- Excerpt provided
-----
Pia Caronongan

Pia Caronongan

Principal Researcher
Name Pronunciation: PEA-yuh KAH-raw-GNAW-ngun
Pronouns: she/her
  • Early care and education access and quality
  • Early childhood workforce development
  • Cost and financing of early care and education programs
Focus Areas
  • Human Services
  • Early Childhood
  • Professional Development
  • Quality Measurement
  • Effective Data Use
  • Strengthening and Disseminating Research
About Pia

Pia Caronongan’s work focuses on federal and state efforts to support and improve early care and education (ECE) access and quality. She collaborates with clients and stakeholders to design and conduct rigorous evaluations of early childhood initiatives and in-depth examinations of the systems that support ECE programs, including community-based centers, state pre-K, and Head Start.

She is project director of the Infant and Toddler Teacher and Caregiver Competencies Project for the Office of Planning, Research, and Evaluation. This project focuses on how states, institutes of higher education, and professional organizations use competency frameworks to promote development of the ECE workforce and improve the quality of care of infants and toddlers. She is also the deputy project director of the Assessing the Implementation and Cost of High Quality Early Care and Education project, working to develop measures of ECE implementation and cost to better understand how child care centers can use resources to deliver and improve ECE services. In addition, Caronongan directs Mathematica’s subcontract for the Child Care Research and Evaluation Capacity Building Center, with the Urban Institute. This Center is developing resources and activities to support state, territory, and tribal child care agencies in conducting, understanding, consuming, and using research and evaluation for decision making.

Caronongan is a member of the Society for Research in Child Development and the Association for Public Policy Analysis & Management. She received her Ed.D. in Quantitative Policy Analysis in Education from Harvard University.

Key Projects
  • How Effective Is Home Visiting?
-----
- Data segment

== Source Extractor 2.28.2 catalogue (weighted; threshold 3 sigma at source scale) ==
-----
- The exercise
Answer these questions from the Pia Caronongan profile:
1. What is her job title?
2. For which office is she project director of the Infant and Toddler Teacher and Caregiver Competencies Project?
3. From which university did she receive her Ed.D.?

- Answer to the exercise
1. Principal Researcher
2. The Office of Planning, Research, and Evaluation
3. Harvard University